§ Selected extract:

+ + + + + + +

The Quietus - A new rock music and pop culture website


Where Were You In '92? jonny mugwump , February 26th, 2009 07:25

At the very end of last year, Zomby weighed in with an astonishing double-pack EP on Hyperdub. This was wonky (I’m STILL holding out for aquacrunk) in all its physically beguiling, futuristic impossibility - is sounded like a PlayStation attempting to dance to a dubbed-out Prodigy. This was (is) most definitely now. And then, simultaneously, he quickly super-glued the frames back on the doors that he had just booted in with this, his debut album on Werk, a seemingly straight ‘homage’ to rave culture. Some may have wondered what the proudly anonymous Zomby was up to. I certainly did.

Back in 2006, Rufige Kru (Goldie and conspirator) delivered their debut album after a decade of peerless singles. Despite his decidedly dodgy solo career, Malice in Wonderland (and what a title) felt like a triumph - a valiant attempt from the old guard to make good with contemporary drum’n’bass. Unfortunately, after a few weeks it fell from memory and I’ve not touched it since.

+ + + + + + +

§ What you need to do:
(a) Answer these questions from the review:
(i) On which label did Zomby release the double-pack EP?
(ii) On which label is Zomby's debut album?
(iii) In what year did Rufige Kru deliver their debut album?
(b) Echo the review word for word, starting at "Where Were You" and ending at "I certainly did.".
(c) Decide whether each statement agrees with the review, answering yes or no and quoting the words that settle it:
(i) Zomby's double-pack EP appeared at the very end of last year.
(ii) The reviewer has returned to Malice in Wonderland many times since its release.
(iii) Rufige Kru's debut album followed a decade of singles.
The records come from a separate source, not from the review.

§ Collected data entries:
+ + + + + + +

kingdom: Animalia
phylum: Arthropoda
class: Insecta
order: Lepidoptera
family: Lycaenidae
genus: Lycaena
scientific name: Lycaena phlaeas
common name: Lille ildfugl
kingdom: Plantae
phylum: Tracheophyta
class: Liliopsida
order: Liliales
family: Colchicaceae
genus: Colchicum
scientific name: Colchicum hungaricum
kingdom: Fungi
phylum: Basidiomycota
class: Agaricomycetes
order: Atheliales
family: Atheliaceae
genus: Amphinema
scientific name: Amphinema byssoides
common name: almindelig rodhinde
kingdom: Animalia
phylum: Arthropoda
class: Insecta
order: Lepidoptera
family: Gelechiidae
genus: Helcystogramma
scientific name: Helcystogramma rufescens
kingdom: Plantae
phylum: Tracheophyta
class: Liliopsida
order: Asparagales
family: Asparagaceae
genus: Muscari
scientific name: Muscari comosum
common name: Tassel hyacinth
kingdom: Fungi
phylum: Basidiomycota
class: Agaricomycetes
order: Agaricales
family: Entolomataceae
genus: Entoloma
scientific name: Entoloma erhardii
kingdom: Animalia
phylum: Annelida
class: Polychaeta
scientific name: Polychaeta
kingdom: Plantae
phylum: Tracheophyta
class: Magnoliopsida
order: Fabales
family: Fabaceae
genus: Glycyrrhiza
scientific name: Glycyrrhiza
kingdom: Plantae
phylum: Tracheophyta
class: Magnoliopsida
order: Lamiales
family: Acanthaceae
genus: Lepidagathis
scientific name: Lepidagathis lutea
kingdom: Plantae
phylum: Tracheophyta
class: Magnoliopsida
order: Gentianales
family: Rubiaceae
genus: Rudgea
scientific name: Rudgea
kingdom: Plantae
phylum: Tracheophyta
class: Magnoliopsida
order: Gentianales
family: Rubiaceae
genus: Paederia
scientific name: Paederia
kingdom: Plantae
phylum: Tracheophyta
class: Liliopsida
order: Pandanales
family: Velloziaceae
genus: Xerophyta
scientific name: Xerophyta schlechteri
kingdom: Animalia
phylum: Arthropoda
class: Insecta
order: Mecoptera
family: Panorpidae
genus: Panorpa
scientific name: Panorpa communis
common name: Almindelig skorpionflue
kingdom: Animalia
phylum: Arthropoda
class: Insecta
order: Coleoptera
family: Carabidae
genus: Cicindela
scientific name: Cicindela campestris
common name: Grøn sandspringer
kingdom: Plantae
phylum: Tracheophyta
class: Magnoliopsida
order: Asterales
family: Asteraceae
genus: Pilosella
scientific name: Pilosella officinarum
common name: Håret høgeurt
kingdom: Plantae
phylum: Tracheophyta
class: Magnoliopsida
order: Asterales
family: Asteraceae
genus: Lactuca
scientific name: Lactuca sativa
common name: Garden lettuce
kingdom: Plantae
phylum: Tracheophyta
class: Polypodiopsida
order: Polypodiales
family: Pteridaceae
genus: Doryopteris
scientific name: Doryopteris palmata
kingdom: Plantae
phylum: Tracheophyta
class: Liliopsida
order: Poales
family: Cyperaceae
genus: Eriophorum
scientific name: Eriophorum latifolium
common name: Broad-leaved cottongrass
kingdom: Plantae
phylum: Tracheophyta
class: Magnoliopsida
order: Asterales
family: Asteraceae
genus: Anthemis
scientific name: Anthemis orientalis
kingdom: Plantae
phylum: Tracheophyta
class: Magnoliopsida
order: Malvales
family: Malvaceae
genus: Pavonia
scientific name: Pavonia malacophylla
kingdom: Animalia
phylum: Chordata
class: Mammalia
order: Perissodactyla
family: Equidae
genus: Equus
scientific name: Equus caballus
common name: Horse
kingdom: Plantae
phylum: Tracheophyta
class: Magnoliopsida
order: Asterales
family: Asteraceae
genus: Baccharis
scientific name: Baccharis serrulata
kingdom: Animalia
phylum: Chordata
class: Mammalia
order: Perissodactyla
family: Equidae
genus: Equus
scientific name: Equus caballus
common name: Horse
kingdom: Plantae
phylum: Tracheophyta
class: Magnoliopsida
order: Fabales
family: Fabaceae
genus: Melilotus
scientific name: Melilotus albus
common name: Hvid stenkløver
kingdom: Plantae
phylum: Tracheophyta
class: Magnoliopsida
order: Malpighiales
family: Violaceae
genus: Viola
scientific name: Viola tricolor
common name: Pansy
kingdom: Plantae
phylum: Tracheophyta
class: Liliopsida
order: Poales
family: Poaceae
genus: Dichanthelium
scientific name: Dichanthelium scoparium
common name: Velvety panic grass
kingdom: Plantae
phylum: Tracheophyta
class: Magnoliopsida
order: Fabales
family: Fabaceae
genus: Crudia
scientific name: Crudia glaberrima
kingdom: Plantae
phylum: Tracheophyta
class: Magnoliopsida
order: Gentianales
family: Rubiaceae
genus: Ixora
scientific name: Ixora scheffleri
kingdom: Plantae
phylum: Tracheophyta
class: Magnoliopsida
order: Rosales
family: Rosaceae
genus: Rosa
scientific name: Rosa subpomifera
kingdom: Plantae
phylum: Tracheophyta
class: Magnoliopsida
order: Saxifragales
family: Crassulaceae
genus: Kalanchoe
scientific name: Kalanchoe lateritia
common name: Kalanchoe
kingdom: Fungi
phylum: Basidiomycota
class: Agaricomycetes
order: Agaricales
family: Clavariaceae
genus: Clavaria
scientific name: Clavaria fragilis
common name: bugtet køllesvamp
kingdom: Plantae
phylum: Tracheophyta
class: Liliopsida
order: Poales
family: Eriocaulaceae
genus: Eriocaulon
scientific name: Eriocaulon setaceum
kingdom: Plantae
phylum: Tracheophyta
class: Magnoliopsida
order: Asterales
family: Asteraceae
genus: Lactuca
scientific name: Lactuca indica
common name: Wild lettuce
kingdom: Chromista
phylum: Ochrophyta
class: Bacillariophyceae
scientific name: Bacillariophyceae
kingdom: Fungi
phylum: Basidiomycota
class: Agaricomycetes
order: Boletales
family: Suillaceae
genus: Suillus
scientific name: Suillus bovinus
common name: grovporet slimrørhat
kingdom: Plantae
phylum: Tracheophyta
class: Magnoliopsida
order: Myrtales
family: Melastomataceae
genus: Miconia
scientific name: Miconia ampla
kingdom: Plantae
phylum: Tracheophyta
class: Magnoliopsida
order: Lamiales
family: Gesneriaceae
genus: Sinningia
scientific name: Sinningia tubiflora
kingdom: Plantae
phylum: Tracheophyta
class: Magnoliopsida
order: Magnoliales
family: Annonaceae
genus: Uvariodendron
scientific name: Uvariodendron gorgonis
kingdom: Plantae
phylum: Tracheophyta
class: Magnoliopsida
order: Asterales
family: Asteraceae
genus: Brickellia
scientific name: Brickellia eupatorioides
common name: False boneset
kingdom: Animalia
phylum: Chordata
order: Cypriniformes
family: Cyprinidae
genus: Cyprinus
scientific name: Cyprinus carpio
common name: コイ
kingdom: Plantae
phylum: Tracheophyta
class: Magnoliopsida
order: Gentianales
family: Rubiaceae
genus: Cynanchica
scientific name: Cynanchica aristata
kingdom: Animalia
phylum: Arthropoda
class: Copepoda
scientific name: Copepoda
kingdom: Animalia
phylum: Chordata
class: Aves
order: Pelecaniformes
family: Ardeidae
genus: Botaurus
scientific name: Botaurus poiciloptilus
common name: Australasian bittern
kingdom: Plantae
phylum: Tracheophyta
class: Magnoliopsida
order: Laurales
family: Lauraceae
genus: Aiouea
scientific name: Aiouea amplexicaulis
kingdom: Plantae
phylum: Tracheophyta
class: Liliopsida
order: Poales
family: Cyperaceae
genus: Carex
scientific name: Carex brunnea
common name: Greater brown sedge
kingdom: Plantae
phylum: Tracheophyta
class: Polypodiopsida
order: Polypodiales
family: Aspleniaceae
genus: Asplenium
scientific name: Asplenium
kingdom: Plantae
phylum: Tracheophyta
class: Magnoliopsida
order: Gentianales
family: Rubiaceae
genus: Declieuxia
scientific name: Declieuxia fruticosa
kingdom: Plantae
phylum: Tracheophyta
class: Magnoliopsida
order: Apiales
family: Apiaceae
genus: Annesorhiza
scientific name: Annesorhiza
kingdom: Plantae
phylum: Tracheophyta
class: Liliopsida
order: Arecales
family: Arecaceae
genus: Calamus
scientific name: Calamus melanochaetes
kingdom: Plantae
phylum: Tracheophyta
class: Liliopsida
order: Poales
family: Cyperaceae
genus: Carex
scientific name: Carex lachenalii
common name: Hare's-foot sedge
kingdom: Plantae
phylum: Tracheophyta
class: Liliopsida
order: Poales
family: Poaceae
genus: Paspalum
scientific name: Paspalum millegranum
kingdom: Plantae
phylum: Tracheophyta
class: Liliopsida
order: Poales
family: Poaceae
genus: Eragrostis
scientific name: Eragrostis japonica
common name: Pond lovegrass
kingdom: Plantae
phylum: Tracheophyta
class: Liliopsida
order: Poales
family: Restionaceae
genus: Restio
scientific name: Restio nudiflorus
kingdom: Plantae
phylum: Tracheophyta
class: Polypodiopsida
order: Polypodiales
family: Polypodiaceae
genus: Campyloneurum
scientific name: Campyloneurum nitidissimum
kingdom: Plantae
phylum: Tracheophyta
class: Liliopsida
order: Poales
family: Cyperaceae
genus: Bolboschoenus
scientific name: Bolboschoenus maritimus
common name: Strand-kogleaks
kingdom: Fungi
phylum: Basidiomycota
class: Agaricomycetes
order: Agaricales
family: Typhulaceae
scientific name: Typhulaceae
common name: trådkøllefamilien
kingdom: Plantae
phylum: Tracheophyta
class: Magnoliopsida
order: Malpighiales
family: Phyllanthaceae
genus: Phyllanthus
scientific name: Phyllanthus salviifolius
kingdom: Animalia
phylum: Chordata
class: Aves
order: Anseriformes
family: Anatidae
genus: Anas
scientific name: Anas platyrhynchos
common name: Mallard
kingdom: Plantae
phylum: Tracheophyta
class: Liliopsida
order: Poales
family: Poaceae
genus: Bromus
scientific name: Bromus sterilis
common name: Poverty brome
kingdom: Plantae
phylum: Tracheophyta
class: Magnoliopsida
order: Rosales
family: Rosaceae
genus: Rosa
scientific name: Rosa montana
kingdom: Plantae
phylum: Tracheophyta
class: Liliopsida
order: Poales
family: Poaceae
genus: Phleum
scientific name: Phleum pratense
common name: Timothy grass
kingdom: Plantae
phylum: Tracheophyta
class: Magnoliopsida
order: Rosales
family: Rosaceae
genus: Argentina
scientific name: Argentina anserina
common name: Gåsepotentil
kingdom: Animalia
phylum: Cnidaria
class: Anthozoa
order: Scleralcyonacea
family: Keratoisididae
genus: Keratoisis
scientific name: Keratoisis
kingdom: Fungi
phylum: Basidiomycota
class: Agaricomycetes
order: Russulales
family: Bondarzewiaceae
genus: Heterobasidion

+ + + + + + +

§ Solutions for each task:
(a)
(i) Hyperdub
(ii) Werk
(iii) 2006

(b)
Where Were You In '92? jonny mugwump , February 26th, 2009 07:25

At the very end of last year, Zomby weighed in with an astonishing double-pack EP on Hyperdub. This was wonky (I’m STILL holding out for aquacrunk) in all its physically beguiling, futuristic impossibility - is sounded like a PlayStation attempting to dance to a dubbed-out Prodigy. This was (is) most definitely now. And then, simultaneously, he quickly super-glued the frames back on the doors that he had just booted in with this, his debut album on Werk, a seemingly straight ‘homage’ to rave culture. Some may have wondered what the proudly anonymous Zomby was up to. I certainly did.

(c)
(i) Yes: "At the very end of last year, Zomby weighed in with an astonishing double-pack EP on Hyperdub."
(ii) No: "Unfortunately, after a few weeks it fell from memory and I’ve not touched it since."
(iii) Yes: "delivered their debut album after a decade of peerless singles"